- **THE PROBLEM**
Aside from the pictures, the entries should be given again exactly.

- **Saved entries**
*****

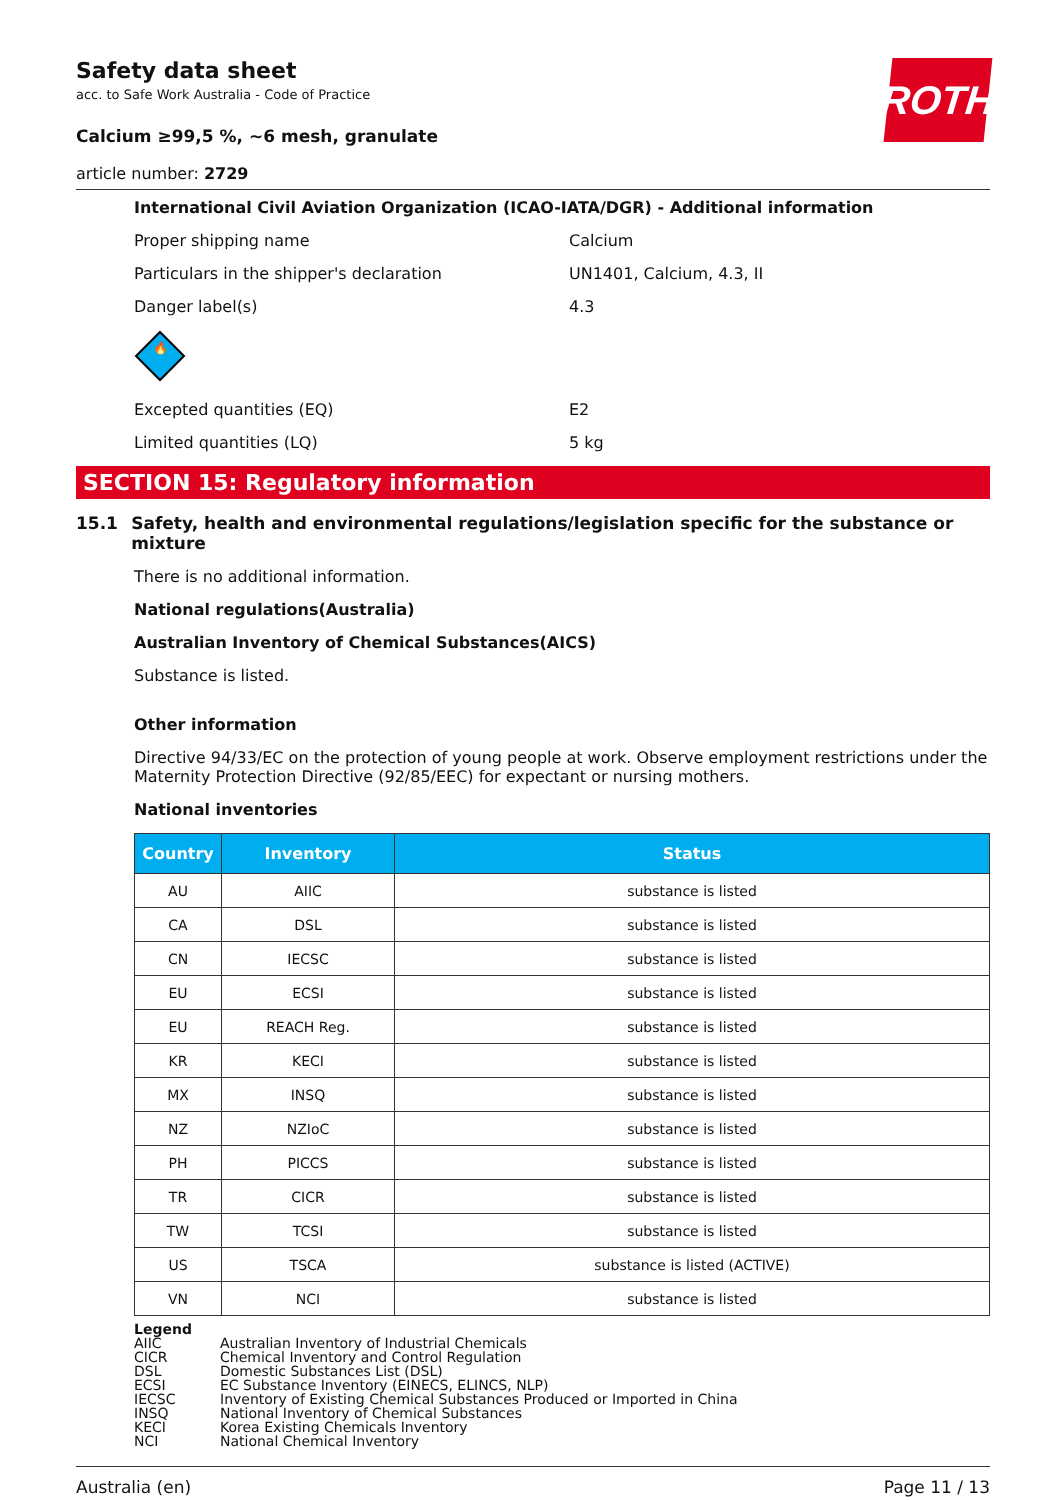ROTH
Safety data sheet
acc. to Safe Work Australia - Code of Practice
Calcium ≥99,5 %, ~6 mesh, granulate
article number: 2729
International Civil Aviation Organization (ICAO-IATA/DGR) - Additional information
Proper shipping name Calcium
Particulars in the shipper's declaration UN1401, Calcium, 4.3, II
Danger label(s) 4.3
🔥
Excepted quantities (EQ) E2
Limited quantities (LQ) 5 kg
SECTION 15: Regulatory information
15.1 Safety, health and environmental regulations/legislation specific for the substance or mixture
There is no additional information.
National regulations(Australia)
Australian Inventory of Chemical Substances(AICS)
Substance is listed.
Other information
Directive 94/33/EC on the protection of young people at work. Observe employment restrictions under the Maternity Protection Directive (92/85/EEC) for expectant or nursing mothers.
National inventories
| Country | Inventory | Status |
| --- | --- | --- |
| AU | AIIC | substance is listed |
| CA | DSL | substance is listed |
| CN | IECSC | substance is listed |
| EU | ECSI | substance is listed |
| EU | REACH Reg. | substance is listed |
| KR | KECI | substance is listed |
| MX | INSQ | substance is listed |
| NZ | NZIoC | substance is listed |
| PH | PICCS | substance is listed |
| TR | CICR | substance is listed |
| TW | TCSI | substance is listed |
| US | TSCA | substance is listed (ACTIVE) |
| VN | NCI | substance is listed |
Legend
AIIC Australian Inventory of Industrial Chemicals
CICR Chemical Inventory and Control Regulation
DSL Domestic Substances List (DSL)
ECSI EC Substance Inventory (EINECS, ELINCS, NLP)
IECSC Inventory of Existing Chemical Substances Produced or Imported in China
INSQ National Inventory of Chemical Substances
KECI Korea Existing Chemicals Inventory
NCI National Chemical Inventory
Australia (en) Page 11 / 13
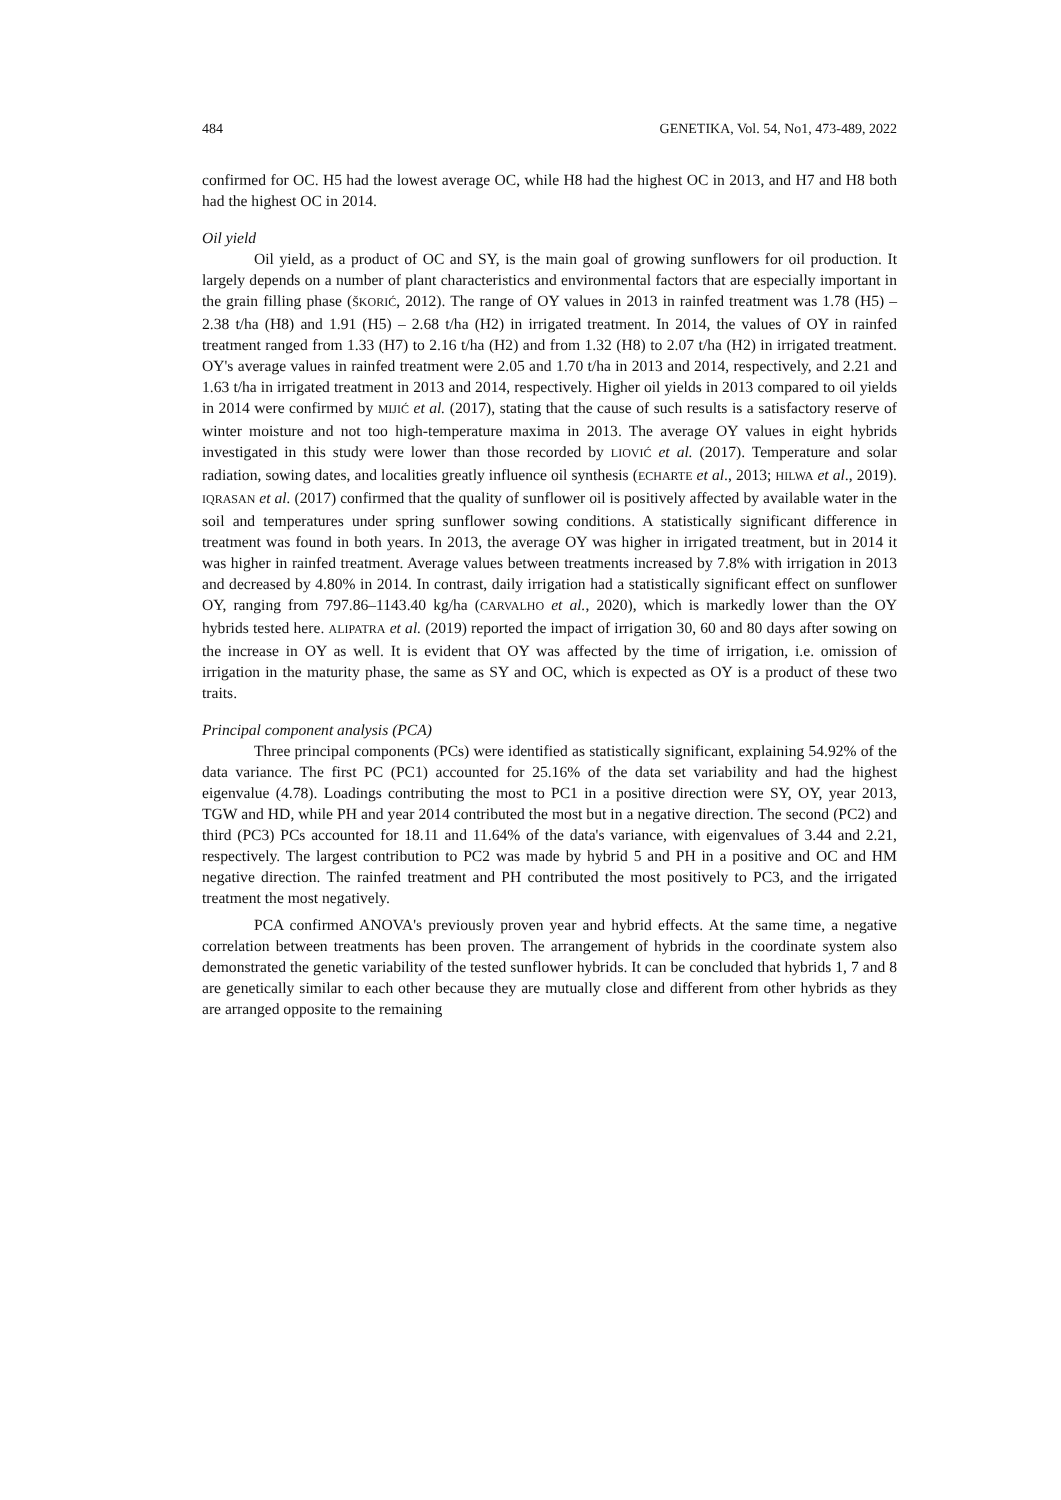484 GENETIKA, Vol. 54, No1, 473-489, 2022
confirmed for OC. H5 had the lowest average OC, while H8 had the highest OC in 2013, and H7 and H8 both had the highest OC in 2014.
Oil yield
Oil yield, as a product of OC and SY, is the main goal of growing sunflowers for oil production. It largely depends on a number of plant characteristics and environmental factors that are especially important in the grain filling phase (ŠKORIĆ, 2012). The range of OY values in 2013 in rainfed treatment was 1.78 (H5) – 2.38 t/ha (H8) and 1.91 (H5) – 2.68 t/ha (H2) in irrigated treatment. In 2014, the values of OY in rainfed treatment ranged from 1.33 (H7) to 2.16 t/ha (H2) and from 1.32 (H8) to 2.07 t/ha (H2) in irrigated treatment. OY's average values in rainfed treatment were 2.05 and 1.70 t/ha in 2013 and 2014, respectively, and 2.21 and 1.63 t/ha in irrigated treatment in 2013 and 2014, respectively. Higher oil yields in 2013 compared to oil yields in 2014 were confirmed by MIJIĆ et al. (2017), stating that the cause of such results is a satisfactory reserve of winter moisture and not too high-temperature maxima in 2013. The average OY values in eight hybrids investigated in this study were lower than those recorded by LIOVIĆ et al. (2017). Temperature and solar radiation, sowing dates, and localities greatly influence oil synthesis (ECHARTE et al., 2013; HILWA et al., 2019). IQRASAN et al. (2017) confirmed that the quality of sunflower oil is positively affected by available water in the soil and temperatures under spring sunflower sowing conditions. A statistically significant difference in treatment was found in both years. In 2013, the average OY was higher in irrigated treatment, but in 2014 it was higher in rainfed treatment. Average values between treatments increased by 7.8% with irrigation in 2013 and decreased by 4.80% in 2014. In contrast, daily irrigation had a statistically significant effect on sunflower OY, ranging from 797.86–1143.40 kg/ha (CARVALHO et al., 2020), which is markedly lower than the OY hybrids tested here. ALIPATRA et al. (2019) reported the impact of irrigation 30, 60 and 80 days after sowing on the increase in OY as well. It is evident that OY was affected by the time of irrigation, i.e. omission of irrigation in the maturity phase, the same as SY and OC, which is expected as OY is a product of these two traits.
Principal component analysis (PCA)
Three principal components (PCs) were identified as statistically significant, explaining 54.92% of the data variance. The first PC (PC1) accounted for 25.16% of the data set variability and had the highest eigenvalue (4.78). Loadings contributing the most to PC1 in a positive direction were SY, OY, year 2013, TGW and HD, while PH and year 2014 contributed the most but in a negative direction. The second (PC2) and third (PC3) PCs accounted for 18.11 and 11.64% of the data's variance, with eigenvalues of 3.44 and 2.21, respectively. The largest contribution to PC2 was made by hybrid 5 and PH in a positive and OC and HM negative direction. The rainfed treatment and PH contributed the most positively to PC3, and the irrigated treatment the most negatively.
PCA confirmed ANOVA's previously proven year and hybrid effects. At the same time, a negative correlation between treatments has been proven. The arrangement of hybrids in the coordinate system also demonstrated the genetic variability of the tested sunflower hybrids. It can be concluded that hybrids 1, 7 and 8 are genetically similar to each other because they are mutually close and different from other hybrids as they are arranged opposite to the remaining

*****

- **SOLUTION FOR THIS PROBLEM**
ROTH
Safety data sheet
acc. to Safe Work Australia - Code of Practice
Calcium ≥99,5 %, ~6 mesh, granulate
article number: 2729
International Civil Aviation Organization (ICAO-IATA/DGR) - Additional information
Proper shipping name Calcium
Particulars in the shipper's declaration UN1401, Calcium, 4.3, II
Danger label(s) 4.3
🔥
Excepted quantities (EQ) E2
Limited quantities (LQ) 5 kg
SECTION 15: Regulatory information
15.1 Safety, health and environmental regulations/legislation specific for the substance or mixture
There is no additional information.
National regulations(Australia)
Australian Inventory of Chemical Substances(AICS)
Substance is listed.
Other information
Directive 94/33/EC on the protection of young people at work. Observe employment restrictions under the Maternity Protection Directive (92/85/EEC) for expectant or nursing mothers.
National inventories
| Country | Inventory | Status |
| --- | --- | --- |
| AU | AIIC | substance is listed |
| CA | DSL | substance is listed |
| CN | IECSC | substance is listed |
| EU | ECSI | substance is listed |
| EU | REACH Reg. | substance is listed |
| KR | KECI | substance is listed |
| MX | INSQ | substance is listed |
| NZ | NZIoC | substance is listed |
| PH | PICCS | substance is listed |
| TR | CICR | substance is listed |
| TW | TCSI | substance is listed |
| US | TSCA | substance is listed (ACTIVE) |
| VN | NCI | substance is listed |
Legend
AIIC Australian Inventory of Industrial Chemicals
CICR Chemical Inventory and Control Regulation
DSL Domestic Substances List (DSL)
ECSI EC Substance Inventory (EINECS, ELINCS, NLP)
IECSC Inventory of Existing Chemical Substances Produced or Imported in China
INSQ National Inventory of Chemical Substances
KECI Korea Existing Chemicals Inventory
NCI National Chemical Inventory
Australia (en) Page 11 / 13
484 GENETIKA, Vol. 54, No1, 473-489, 2022
confirmed for OC. H5 had the lowest average OC, while H8 had the highest OC in 2013, and H7 and H8 both had the highest OC in 2014.
Oil yield
Oil yield, as a product of OC and SY, is the main goal of growing sunflowers for oil production. It largely depends on a number of plant characteristics and environmental factors that are especially important in the grain filling phase (ŠKORIĆ, 2012). The range of OY values in 2013 in rainfed treatment was 1.78 (H5) – 2.38 t/ha (H8) and 1.91 (H5) – 2.68 t/ha (H2) in irrigated treatment. In 2014, the values of OY in rainfed treatment ranged from 1.33 (H7) to 2.16 t/ha (H2) and from 1.32 (H8) to 2.07 t/ha (H2) in irrigated treatment. OY's average values in rainfed treatment were 2.05 and 1.70 t/ha in 2013 and 2014, respectively, and 2.21 and 1.63 t/ha in irrigated treatment in 2013 and 2014, respectively. Higher oil yields in 2013 compared to oil yields in 2014 were confirmed by MIJIĆ et al. (2017), stating that the cause of such results is a satisfactory reserve of winter moisture and not too high-temperature maxima in 2013. The average OY values in eight hybrids investigated in this study were lower than those recorded by LIOVIĆ et al. (2017). Temperature and solar radiation, sowing dates, and localities greatly influence oil synthesis (ECHARTE et al., 2013; HILWA et al., 2019). IQRASAN et al. (2017) confirmed that the quality of sunflower oil is positively affected by available water in the soil and temperatures under spring sunflower sowing conditions. A statistically significant difference in treatment was found in both years. In 2013, the average OY was higher in irrigated treatment, but in 2014 it was higher in rainfed treatment. Average values between treatments increased by 7.8% with irrigation in 2013 and decreased by 4.80% in 2014. In contrast, daily irrigation had a statistically significant effect on sunflower OY, ranging from 797.86–1143.40 kg/ha (CARVALHO et al., 2020), which is markedly lower than the OY hybrids tested here. ALIPATRA et al. (2019) reported the impact of irrigation 30, 60 and 80 days after sowing on the increase in OY as well. It is evident that OY was affected by the time of irrigation, i.e. omission of irrigation in the maturity phase, the same as SY and OC, which is expected as OY is a product of these two traits.
Principal component analysis (PCA)
Three principal components (PCs) were identified as statistically significant, explaining 54.92% of the data variance. The first PC (PC1) accounted for 25.16% of the data set variability and had the highest eigenvalue (4.78). Loadings contributing the most to PC1 in a positive direction were SY, OY, year 2013, TGW and HD, while PH and year 2014 contributed the most but in a negative direction. The second (PC2) and third (PC3) PCs accounted for 18.11 and 11.64% of the data's variance, with eigenvalues of 3.44 and 2.21, respectively. The largest contribution to PC2 was made by hybrid 5 and PH in a positive and OC and HM negative direction. The rainfed treatment and PH contributed the most positively to PC3, and the irrigated treatment the most negatively.
PCA confirmed ANOVA's previously proven year and hybrid effects. At the same time, a negative correlation between treatments has been proven. The arrangement of hybrids in the coordinate system also demonstrated the genetic variability of the tested sunflower hybrids. It can be concluded that hybrids 1, 7 and 8 are genetically similar to each other because they are mutually close and different from other hybrids as they are arranged opposite to the remaining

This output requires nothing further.